The observations in this study are subject to limitations. First, due to the fact that case reporting was hospital based, we may have missed some less-symptomatic community-acquired cases. Second, the Acute Physiology and Chronic Health Evaluation II (APACHE II) severity of illness score could not be recorded, and we were unable to adjust the multivariate analysis for this variable. Lastly, CDAD might have been underdiagnosed due to low clinical suspicion or insufficiently sensitive diagnostic methods. Sample analysis for C. difficile toxins was performed in each participating laboratory by EIA, which currently is not considered an optimal diagnostic method. However, we believe that the clinical impact of this factor is low: first, because in all patients with unresolved diarrhea and negative EIA testing for C. difficile, the test was repeated in 48 to 72 h, and second, because toxin-producing C. difficile was additionally investigated in stool samples by toxigenic culture in the referral centers included in the study. All unresolved and complicated cases were ultimately admitted to these centers, where the diagnosis would likely have been established. In contrast, mild cases detected by more-sensitive techniques alone are often self-limiting once the causal agent is removed, and patients are less likely to develop a complication, as has been recently demonstrated by Longtin et al. (51). The strengths of this study are the prospective consecutive data collection, which limits the likelihood of selection bias, and patient management by a specialized team at all participating centers.
In conclusion, the 2009 incidence rates of CDAD in Barcelona were on the lower end of the range of previously described rates in Europe. Continued use of non-C. difficile antibiotics after CDAD diagnosis, age, and Charlson comorbidity index score were predictors of the development of complicated CDAD, whereas continued PPI use, leukocyte count >15 × 103 cells/ml, and age were predictors of recurrence. Our findings identify useful clinical and laboratory markers for patients at risk of an unfavorable CDAD outcome, and they support the careful scrutiny of antimicrobial use and PPI continuation once CDAD is diagnosed to improve the outcome of this illness.
ACKNOWLEDGMENTS
Other members of the Barcelona Clostridium difficile Study Group are T. Cornejo (Microbiology Department, Hospital Universitari. Vall d'Hebron), M. Gurgui (Infectious Diseases Division, Hospital de la Santa Creu i Sant Pau), T. Llovet, F. March, M. Español (Microbiology Department, Hospital de la Sant Creu i Sant Pau), J. Mensa, J. López (Infectious Diseases Department, Hospital Clínic-IDIBAPS), J. P. Horcajada (Infectious Disease Division, Hospital del Mar), F. Cereto (Internal Medicine Department, Hospital Quirón), N. Juan (Internal Medicine Department, Centro Médico Teknon), J. C. Paradiñeiro (Internal medicine Department, Hospital Sant Rafael), A. Gené (Microbiology Department, Hospital Sant Joan de Déu), G. Mestre (Internal Medicine Department, Centro Médico Delfos), R. Coll, R. García-Penche (Internal Medicine Department, Hospital Sagrat Cor), L. Ferrer (Internal medicine Department, Hospital Creu Roja de BCN), L. Asmarats (Internal Medicine Department, Clínica Sagrada Família), and M. Fuster (Internal Medicine Department, Clínica Corachan).

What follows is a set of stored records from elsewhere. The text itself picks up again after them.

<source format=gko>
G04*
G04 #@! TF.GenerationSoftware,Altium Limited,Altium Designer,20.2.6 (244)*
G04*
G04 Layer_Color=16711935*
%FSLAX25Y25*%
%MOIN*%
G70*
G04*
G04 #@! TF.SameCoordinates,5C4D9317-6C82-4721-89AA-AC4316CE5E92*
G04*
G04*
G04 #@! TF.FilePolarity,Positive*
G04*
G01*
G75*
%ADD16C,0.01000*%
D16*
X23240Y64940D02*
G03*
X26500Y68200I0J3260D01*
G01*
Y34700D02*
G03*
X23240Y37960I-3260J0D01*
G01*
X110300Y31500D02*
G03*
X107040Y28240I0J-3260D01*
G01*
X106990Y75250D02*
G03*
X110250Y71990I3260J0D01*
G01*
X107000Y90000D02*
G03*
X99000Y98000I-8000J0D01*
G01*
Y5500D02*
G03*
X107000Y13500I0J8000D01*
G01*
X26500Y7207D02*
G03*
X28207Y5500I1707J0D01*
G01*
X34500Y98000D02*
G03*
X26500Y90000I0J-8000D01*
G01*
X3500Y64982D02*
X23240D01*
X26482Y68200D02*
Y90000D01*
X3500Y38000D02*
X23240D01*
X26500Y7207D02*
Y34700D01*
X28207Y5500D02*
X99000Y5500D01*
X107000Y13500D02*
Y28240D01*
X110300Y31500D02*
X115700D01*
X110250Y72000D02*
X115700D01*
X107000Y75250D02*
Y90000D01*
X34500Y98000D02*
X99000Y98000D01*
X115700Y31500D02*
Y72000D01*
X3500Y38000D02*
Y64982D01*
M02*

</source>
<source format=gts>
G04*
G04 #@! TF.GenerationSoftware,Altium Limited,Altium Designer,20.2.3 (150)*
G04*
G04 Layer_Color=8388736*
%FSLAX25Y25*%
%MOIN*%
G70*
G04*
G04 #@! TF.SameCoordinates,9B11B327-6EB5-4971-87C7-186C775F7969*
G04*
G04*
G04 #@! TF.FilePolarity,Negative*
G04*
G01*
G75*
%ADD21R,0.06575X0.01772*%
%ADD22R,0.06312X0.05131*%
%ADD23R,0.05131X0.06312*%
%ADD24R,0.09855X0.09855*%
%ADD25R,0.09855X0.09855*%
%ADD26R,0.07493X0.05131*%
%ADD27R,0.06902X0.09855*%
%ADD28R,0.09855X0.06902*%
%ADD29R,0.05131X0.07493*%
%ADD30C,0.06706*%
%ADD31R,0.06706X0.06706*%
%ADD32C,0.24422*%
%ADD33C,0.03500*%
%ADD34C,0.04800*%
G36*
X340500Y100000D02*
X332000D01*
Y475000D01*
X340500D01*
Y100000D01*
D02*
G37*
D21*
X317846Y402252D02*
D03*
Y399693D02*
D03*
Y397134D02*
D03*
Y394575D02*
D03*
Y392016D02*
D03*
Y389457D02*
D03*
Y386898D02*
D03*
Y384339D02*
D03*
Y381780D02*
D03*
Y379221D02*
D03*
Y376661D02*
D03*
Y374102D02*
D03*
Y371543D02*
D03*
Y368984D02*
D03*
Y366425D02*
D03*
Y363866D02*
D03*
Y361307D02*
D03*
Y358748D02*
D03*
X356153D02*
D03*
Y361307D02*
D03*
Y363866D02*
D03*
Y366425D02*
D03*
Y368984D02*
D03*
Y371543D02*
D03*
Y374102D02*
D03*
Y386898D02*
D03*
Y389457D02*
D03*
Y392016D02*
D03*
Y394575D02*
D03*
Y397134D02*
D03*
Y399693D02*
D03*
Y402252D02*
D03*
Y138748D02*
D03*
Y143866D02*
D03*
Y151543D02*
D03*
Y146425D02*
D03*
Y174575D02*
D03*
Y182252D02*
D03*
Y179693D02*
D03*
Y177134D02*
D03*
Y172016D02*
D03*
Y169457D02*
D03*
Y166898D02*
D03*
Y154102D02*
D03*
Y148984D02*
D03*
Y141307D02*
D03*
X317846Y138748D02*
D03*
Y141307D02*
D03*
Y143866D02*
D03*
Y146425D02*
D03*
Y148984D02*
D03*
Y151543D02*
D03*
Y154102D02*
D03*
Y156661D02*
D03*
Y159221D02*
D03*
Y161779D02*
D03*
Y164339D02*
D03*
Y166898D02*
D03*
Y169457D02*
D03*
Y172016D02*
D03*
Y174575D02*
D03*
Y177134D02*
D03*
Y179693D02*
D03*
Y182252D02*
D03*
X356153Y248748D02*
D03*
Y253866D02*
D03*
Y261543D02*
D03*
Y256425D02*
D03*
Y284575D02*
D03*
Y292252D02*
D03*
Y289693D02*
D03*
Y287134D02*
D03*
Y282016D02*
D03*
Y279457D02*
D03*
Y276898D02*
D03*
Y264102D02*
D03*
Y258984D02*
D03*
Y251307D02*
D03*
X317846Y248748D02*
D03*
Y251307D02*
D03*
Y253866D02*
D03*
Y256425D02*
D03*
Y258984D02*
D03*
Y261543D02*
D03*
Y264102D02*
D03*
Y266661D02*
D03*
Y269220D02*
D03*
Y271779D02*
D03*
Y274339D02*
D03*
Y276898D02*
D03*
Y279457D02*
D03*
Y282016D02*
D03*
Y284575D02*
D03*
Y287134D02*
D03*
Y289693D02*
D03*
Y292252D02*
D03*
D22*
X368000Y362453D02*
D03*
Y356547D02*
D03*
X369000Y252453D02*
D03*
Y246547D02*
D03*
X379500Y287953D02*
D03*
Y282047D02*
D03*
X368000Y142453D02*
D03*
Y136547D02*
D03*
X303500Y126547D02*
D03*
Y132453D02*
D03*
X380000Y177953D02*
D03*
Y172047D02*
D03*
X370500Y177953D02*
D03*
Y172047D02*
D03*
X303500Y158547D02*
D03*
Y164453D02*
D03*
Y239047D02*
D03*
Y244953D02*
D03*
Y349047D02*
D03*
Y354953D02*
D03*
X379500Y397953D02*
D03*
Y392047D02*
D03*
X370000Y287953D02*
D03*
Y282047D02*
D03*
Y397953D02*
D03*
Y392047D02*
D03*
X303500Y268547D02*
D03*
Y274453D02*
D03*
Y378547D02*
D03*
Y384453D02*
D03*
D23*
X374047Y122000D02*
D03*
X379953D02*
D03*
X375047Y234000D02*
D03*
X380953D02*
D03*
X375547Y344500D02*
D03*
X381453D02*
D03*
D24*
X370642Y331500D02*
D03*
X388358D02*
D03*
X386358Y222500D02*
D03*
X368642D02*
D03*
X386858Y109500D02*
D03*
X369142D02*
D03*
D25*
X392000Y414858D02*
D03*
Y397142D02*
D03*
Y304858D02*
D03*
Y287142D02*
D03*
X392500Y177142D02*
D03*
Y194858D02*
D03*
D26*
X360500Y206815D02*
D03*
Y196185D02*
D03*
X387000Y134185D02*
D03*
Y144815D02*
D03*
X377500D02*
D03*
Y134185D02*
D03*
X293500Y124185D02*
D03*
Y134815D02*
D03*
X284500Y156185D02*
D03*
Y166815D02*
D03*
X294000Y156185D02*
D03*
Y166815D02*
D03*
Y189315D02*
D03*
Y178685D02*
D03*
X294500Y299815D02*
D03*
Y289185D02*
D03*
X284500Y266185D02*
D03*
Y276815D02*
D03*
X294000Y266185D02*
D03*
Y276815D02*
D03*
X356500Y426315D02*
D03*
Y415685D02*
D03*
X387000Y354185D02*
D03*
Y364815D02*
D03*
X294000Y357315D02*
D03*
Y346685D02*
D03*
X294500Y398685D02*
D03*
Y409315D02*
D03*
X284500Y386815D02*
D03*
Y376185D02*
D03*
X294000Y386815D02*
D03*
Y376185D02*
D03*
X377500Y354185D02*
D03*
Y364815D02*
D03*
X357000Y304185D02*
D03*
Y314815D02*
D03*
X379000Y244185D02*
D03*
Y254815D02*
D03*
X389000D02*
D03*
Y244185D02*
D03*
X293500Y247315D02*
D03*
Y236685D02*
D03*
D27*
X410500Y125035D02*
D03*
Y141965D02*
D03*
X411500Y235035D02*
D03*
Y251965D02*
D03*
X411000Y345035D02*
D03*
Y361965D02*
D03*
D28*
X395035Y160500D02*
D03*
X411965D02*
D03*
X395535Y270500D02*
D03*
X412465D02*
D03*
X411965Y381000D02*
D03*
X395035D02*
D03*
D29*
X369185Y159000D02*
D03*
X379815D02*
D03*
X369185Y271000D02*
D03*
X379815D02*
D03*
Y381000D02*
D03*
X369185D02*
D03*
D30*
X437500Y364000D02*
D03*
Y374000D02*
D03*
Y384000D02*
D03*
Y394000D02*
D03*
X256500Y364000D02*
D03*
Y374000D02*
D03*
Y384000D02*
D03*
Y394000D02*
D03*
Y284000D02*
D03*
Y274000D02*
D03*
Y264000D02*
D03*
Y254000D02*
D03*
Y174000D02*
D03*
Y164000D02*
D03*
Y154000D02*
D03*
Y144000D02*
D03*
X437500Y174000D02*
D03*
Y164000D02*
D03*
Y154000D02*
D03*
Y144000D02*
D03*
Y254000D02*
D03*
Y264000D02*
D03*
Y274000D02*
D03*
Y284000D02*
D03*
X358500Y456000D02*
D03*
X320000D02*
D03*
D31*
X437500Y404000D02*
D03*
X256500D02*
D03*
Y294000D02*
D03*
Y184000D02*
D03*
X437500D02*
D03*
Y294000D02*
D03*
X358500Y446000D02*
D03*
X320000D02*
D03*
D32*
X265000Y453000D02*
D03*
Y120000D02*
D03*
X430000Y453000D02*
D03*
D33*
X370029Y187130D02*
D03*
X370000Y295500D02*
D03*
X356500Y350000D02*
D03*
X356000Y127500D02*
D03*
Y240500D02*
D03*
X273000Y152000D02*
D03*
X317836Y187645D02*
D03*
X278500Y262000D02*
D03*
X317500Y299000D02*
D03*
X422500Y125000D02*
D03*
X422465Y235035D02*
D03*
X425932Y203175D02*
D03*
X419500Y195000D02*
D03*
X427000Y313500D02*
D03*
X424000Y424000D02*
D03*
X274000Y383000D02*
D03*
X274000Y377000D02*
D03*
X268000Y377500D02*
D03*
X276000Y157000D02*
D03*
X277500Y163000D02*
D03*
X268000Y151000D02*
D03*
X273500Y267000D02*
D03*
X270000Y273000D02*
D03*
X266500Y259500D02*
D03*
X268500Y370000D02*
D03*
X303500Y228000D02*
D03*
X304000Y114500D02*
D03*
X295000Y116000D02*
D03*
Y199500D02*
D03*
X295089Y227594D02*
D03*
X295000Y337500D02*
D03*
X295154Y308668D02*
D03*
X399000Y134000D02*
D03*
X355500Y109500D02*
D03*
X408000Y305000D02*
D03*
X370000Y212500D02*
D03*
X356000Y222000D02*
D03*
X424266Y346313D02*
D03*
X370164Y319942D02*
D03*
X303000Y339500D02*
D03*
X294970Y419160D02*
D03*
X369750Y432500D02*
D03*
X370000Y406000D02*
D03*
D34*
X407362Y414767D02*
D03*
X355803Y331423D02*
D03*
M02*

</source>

We thank Celine Cavallo for English language support and Núria Fernandez-Hidalgo for statistical and methodological assistance.

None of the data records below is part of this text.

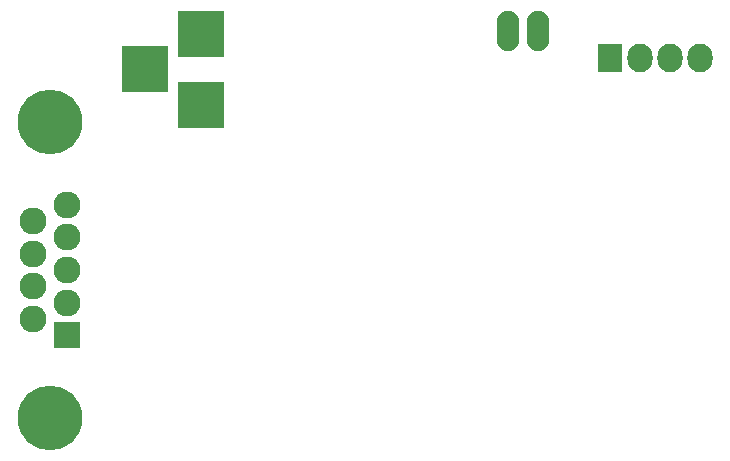
<source format=gbs>
G04 #@! TF.FileFunction,Soldermask,Bot*
%FSLAX46Y46*%
G04 Gerber Fmt 4.6, Leading zero omitted, Abs format (unit mm)*
G04 Created by KiCad (PCBNEW 4.0.5+dfsg1-4) date Sat Sep  8 02:59:27 2018*
%MOMM*%
%LPD*%
G01*
G04 APERTURE LIST*
%ADD10C,0.100000*%
%ADD11O,1.910000X3.410000*%
%ADD12R,3.900000X3.900000*%
%ADD13R,2.279600X2.279600*%
%ADD14C,2.279600*%
%ADD15C,5.480000*%
%ADD16R,2.127200X2.432000*%
%ADD17O,2.127200X2.432000*%
G04 APERTURE END LIST*
D10*
D11*
X145400000Y-77800000D03*
X147940000Y-77800000D03*
D12*
X119380000Y-84010500D03*
X119380000Y-78010500D03*
X114680000Y-81010500D03*
D13*
X108019860Y-103539740D03*
D14*
X108019860Y-100768600D03*
X108019860Y-98000000D03*
X108019860Y-95231400D03*
X108019860Y-92460260D03*
X105180140Y-102147820D03*
X105180140Y-99379220D03*
X105180140Y-96620780D03*
X105180140Y-93852180D03*
D15*
X106600000Y-110499340D03*
X106600000Y-85500660D03*
D16*
X154051000Y-80073500D03*
D17*
X156591000Y-80073500D03*
X159131000Y-80073500D03*
X161671000Y-80073500D03*
M02*

</source>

This work was supported in part by the Ministerio de Sanidad y Consumo, Instituto de Salud Carlos III, Spanish Network for Research in Infectious Disease (REIPI RD 06/0008). The cost of C. difficile microbiological detection in this study was supported by funding from the Direcció General de Recursos Sanitaris del Departament de Salut de la Generalitat de Catalunya (program linked to patient safety).
D. Rodríguez-Pardo, B. Almirante, R. M. Bartolomé, A. Pahissa, A. Soriano, F. Navarro, and B. Mirelis belong to the Spanish Network for Research in Infectious Disease (REIPI RD 06/0008).
We report no conflicts of interest relevant to this article.